## Texto mostrado

Y sí, es el primer partido, es el ‘clásico’, es con Venezuela, el que siempre —siempre— por alguna razón nos complica. Pero vamos sin matices, sin titubeos: hay que ganar. No, hay que golear. Pongámosle algo de presión encima al equipo, algo que nos cuesta hacer. Es la única forma de dar ese paso al frente, ese salto de jerarquía que siempre nos ha faltado. Colombia es potencia mundial, tiene estrellas en todas las ligas importantes de Europa. Venezuela es un fiasco deportivo; su figura juega en China. Podríamos insertar aquí cualquier excusa genérica sobre por qué no estaría tan mal empatar o perder. Pero nos estaríamos engañando a nosotros mismos.

Está claro que los partidos no se ganan solos, y seguro será más complejo con el estadio vacío, pero, metáforas y decoros aparte, ¿Para dónde vamos en la eliminatoria si no le ganamos a Venezuela en casa?

## Descripción de la tarea
Prosigue el texto sobre el partido de Colombia contra Venezuela a partir de su última oración.

## Registros proporcionados

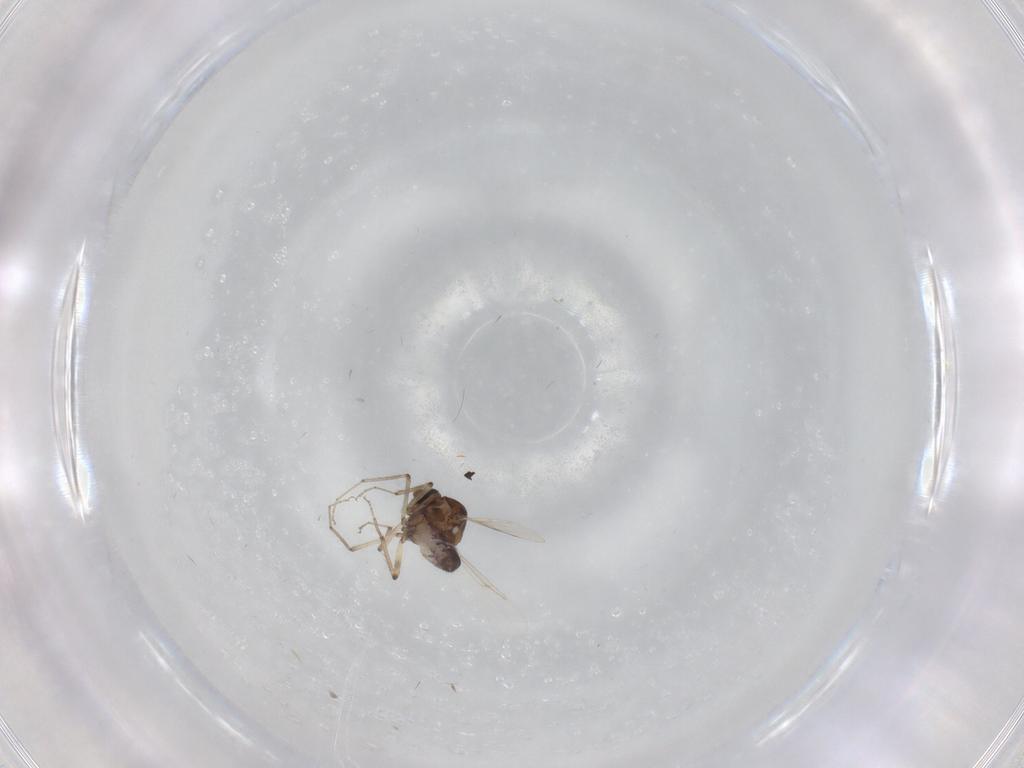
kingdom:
==
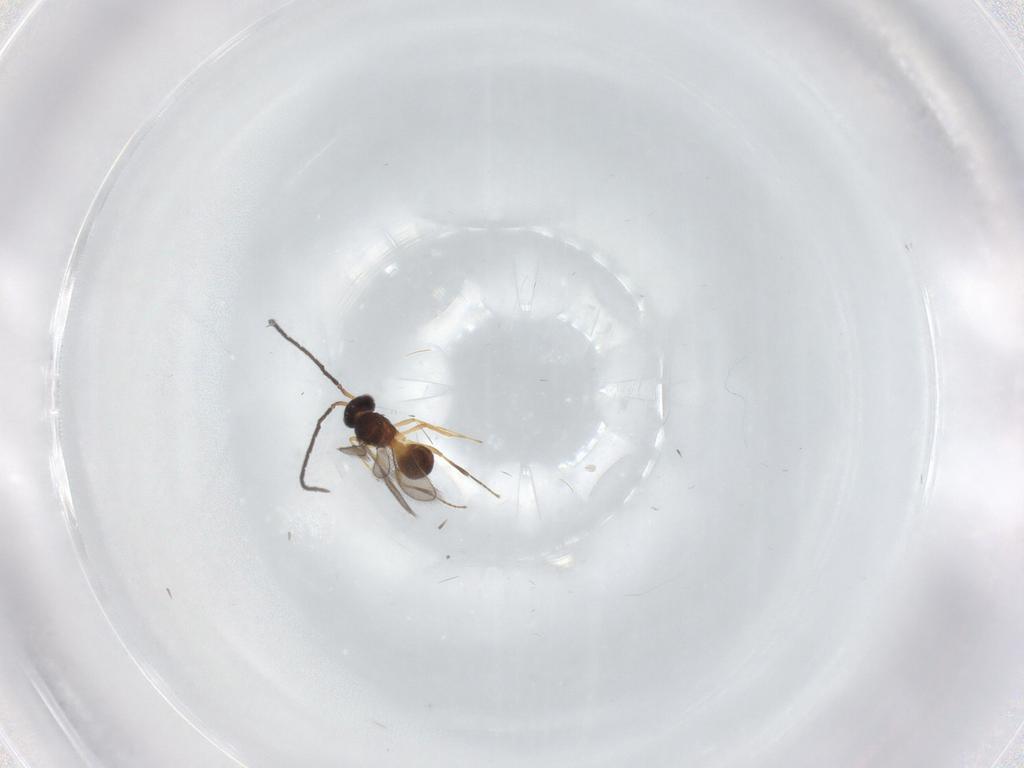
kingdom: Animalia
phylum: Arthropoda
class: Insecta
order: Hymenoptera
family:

## Respuesta al ejercicio
Eso sí, varios puntos: llama la atención que no está Borre, ni Quintero. El uno ha hecho todos los méritos como primera línea del ejército de Gallardo. El otro, con su paso a China, parece estar firmando su propio hundimiento. Merecido llamado a Jeison Murillo, que ha levantado su carrera con el Celta. En cuanto a la no convocatoria de Duván Vergara, que ha generado protestas y reclamos en las redes (incluso se habla de ‘rosca’), Queiroz no tiene mucha razón para convocarlo,aparte de que es el mejor jugador del FPC. Pero, hoy por hoy, con el nivel de la liga local, ¿qué tanto significa ser el mejor del FPC? Además, Vergara no es mejor que ninguno de los actuales convocados. ¿Qué sentido tiene llamarlo?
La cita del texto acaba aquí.